Without taking it back any further than the 20th century,... If you want to count Gang Writing as graff, (which would be erroneus) then explore the fact that NYC had prolific gang graffiti dating WAYYY before the 50's. In fact it was so commonplace throughout those decades that by 1961 gang writing made it all the way to the sets and opening credits of West Side Story, a major hollywood release. (LA/ Hollywood imitating NY)

 

In 1971 TAKI 183 stated that HE began putting up his tag, away from his block, in the summer of 1971, but that he got the idea when he saw JULIO 204 (away from HIS block) a few years prior in 1967.

So already in 1967 JULIO 204 was bombing.

 

I'm not sure when Cornbread claims he started writing in philly, but to say it was before NYC, it has to be at least prior to 67, and with eye witnesses or documentation, or else it don't count. Anyway, to ME, if Cornbread is Graff, then KILROY is graff.

 

Many young people in many cities have wrote on walls for different reasons, but the youth culture of GETTING YOUR NAME UP is undisputably a New York Thang.

 

Zed, yes I conciously left out Philly cause I'm still not convinced, but I know you can shed more light.

 

my passion is trains. i dont really go after the walls with the same conviction - which is by choice. for the trains is where you really see the culture go from just "wall writing" to actual culture - which is not entirely true, but for me in my little world, that is the case. yeah the philly thing is a tuff nut to crack because there is very little photographic evidence. and of that very little, there is an even smaller amount that is readily available. but a few key resources that support the fact that philly predated ny are:

 

-Jack stewarts dissertation on subway graffiti. well its a dissertation so you know he exhausted the subject and he has a whole chapter on philly in the 60s. he states the trains in philly were drenched with tags when in NY they were still completely clean. he also states, and this is the missing link and what seperates our graffiti from all the other graffiti that predates it (well almost all), Cornbread and his contemporaries bombing but and el routes. literally walking the entire route and hitting the buildings visable from the windows. this was early - mid 60s. somewhere along the line (no pun intended) they decided to hit the actual vehicle (train or bus) because they figured the moving vehicle had a much larger audience that any fixed location. there is quite a good explaination of it all including who was involved, some poor photos, dates etc. if you dont already have it this shit is a must have. if you need info PM me and I can tell you how to get it.

• _JOB 1_
List each distinct four-digit year mentioned in the passage on graffiti's origins.
• _JOB 2_
Extend the passage on graffiti's origins, picking up right after its final sentence.

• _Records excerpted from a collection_
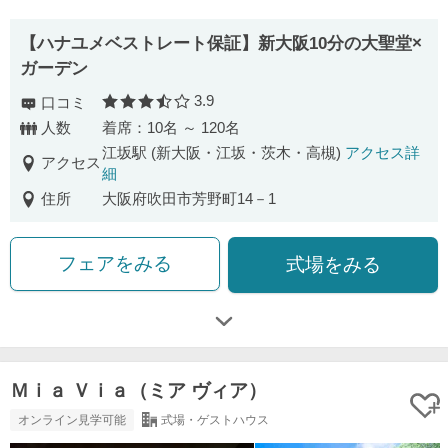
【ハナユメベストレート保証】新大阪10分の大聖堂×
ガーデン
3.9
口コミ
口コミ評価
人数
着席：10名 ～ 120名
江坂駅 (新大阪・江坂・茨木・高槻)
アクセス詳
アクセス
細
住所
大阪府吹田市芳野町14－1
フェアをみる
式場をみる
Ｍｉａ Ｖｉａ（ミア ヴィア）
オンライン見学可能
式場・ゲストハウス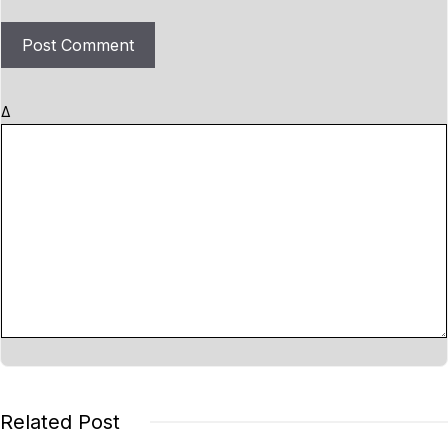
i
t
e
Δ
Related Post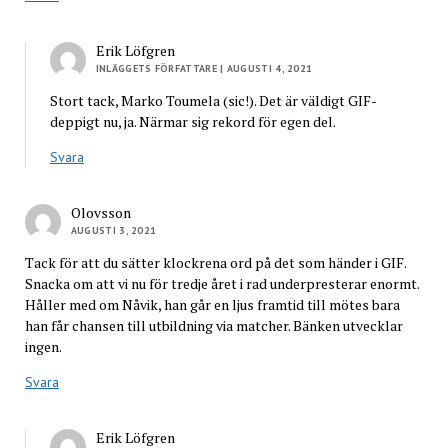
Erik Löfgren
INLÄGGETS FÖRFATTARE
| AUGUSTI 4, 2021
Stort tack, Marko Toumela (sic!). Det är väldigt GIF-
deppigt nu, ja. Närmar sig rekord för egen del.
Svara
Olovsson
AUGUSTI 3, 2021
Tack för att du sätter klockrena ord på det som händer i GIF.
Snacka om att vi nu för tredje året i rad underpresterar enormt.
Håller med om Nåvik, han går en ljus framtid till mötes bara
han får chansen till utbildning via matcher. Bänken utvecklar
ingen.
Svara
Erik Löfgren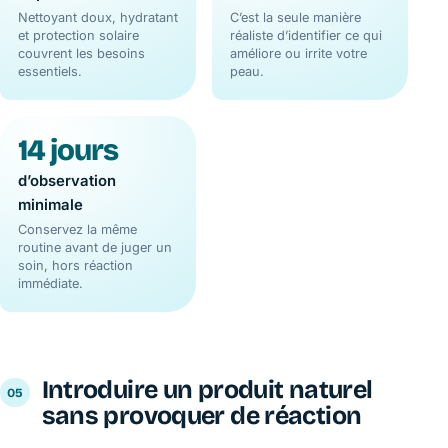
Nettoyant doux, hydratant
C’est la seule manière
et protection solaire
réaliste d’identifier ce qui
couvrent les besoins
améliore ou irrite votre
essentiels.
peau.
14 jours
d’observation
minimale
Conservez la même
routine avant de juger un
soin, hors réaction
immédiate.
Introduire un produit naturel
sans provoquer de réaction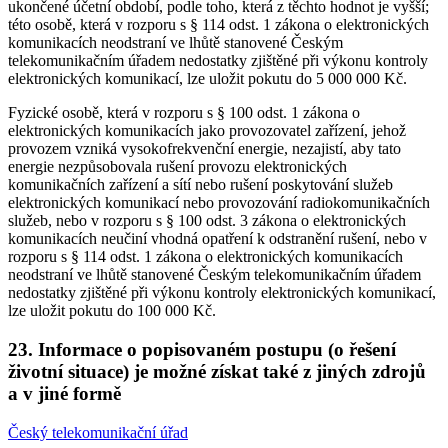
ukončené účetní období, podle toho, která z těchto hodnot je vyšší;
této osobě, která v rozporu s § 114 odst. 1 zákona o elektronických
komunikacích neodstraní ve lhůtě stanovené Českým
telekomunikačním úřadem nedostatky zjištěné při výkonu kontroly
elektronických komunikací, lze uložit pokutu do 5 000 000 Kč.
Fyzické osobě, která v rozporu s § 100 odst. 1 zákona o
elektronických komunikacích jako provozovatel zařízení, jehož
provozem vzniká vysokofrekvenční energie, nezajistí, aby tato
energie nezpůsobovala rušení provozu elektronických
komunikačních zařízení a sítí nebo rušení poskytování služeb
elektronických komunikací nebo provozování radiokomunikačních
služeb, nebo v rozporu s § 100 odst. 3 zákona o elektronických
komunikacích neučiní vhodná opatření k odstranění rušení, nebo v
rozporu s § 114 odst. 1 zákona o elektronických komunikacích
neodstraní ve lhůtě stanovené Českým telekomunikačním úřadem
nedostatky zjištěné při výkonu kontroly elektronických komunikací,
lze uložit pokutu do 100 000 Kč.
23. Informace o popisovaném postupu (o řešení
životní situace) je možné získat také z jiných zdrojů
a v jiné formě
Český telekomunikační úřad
...
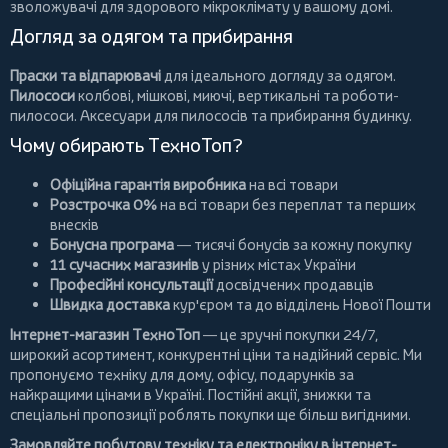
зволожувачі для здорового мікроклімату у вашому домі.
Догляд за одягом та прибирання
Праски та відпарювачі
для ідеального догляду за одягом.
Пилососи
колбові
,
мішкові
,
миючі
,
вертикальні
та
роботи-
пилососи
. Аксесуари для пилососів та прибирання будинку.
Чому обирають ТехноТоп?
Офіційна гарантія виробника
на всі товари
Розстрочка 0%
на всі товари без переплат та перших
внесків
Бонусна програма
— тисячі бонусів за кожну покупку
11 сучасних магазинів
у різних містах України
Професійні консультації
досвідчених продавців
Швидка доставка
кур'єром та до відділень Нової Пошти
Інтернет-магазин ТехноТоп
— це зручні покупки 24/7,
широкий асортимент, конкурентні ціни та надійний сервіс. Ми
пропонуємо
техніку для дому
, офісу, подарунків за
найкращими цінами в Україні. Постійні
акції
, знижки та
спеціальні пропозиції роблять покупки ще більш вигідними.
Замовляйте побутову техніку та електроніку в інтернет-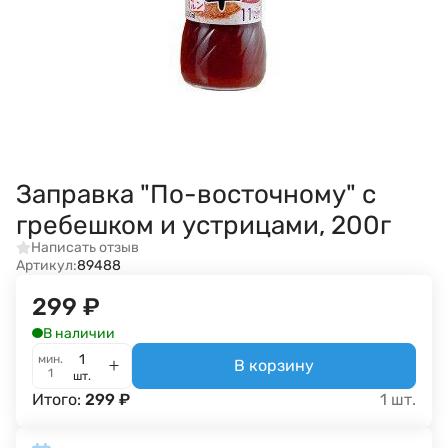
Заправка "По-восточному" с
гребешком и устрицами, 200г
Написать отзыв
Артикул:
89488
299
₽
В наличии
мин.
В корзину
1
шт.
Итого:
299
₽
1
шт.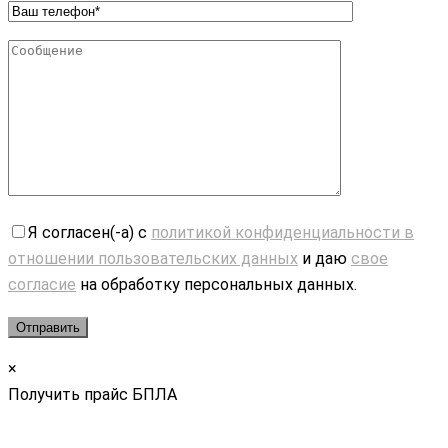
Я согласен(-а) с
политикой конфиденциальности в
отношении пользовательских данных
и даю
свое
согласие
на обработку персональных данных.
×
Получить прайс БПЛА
---
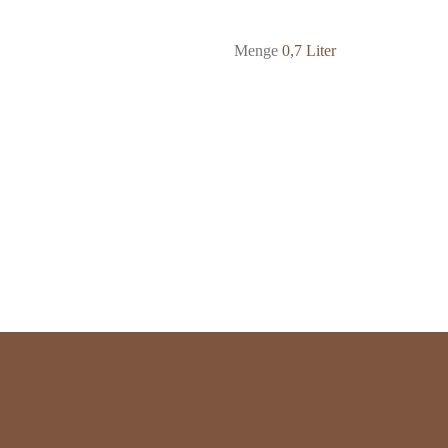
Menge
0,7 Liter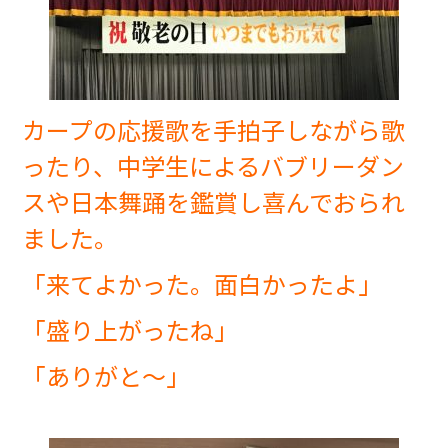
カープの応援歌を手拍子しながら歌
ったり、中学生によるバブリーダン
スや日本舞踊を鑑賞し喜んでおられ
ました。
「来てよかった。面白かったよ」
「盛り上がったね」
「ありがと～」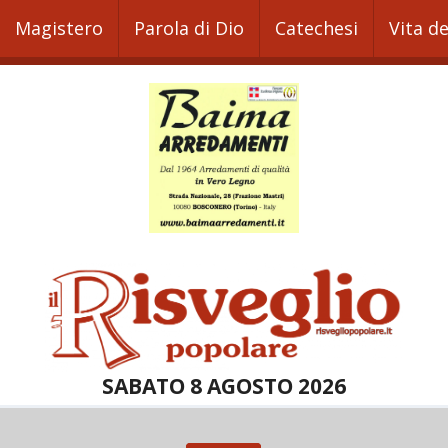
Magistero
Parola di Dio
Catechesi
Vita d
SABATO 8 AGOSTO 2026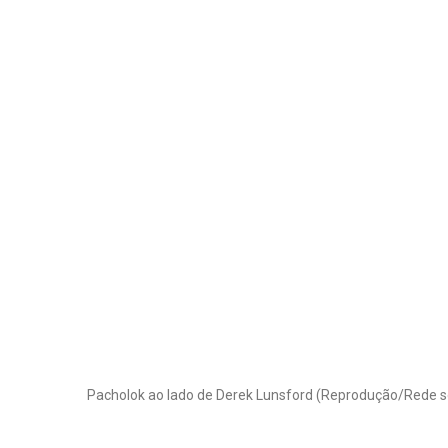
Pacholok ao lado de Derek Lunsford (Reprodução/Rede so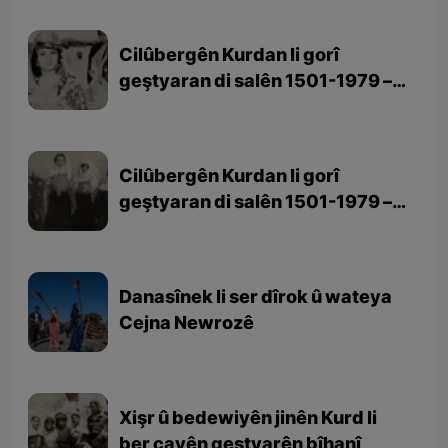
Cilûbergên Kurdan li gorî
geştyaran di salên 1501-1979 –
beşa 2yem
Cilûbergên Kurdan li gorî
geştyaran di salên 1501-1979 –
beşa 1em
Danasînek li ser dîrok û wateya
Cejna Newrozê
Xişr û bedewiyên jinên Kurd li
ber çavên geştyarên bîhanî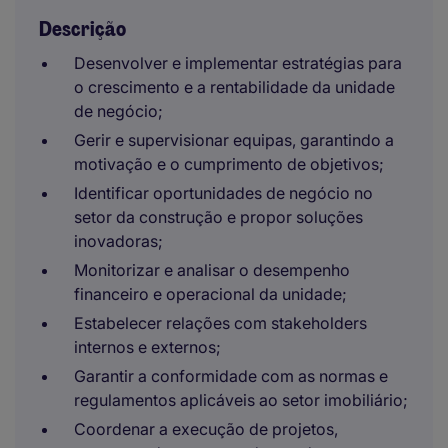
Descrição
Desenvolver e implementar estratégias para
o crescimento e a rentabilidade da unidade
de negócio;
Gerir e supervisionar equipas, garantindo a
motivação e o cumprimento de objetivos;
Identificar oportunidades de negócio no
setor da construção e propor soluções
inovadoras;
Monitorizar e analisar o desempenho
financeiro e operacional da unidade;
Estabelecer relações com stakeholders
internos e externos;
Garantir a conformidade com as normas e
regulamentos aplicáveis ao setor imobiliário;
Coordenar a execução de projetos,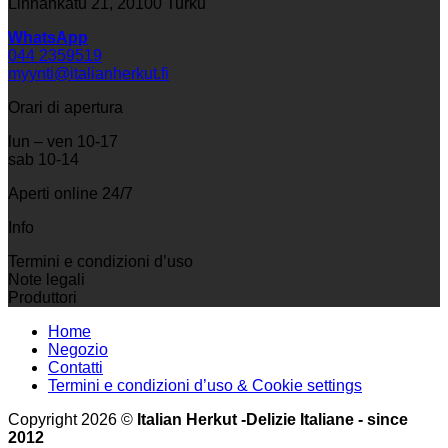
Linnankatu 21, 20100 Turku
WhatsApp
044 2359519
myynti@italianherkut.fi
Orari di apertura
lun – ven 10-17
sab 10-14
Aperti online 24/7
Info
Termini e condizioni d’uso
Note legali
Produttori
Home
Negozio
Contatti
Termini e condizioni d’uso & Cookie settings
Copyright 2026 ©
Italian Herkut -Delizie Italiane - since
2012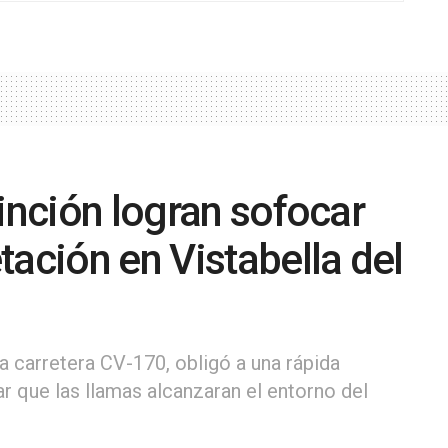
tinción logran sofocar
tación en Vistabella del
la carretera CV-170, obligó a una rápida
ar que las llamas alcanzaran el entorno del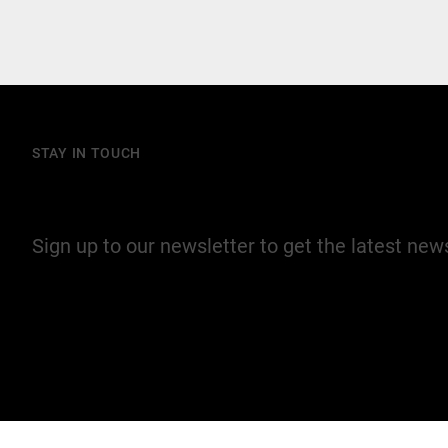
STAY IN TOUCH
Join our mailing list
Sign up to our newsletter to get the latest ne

• _EXERCISE RESULT 1_
1961, 1971, 1967

• _EXERCISE RESULT 2_
 

- A little video that came out of philly about 10 years ago called repeat offender has an interview with cornbread. i havent watched it in a while but i know he talks about that era in detail and gioves dates, as far back as the early 60s kids were getting up in philly. but i dont think the trains got hit until 64 or 65. come to think of it i probably should transfer that shit to dvd.

 

- espo did an awesome job of discussing philly in taogo. again he puts the dates in the early 60s, and if i remember correctly possibly even the late 50s

 

-i forgot all about west side story. leave it to pharoah to keep me frosty.

 

but one of the best interviews i have ever seen was in videograff1 - the interview with pahse2he talks about how tags began to appear on broadway while all the other lines were clean. another must when it comes to train history.

 

i said "almost all" earlier because a brand of graffiti whose historic significance is almost always overlooked, even more than gang graffiti and even by Ph.D. Jack Stewart is hobo graffiti on freights which dates back to before the great depression. Hobos and rail workers were getting up on freights for decades before philly and la gangs. this is actually the first real 'getting up' graffiti because you had all the required elements. you had a personalized or styleised word written frequently in an attempt to gain noteriaty within a specific culture.

believe it or not i have friends that hold the notion that these hobos influenced the early philly heads. i dont tend to agree - but it is possible. just imagine all those old philly heads chillin at west falls looking at freights back in the 60s seeing tons of 'JB King Esquire' monikers. who knows, maybe it sparked something. and so the eternal quest for knowledge grinds on.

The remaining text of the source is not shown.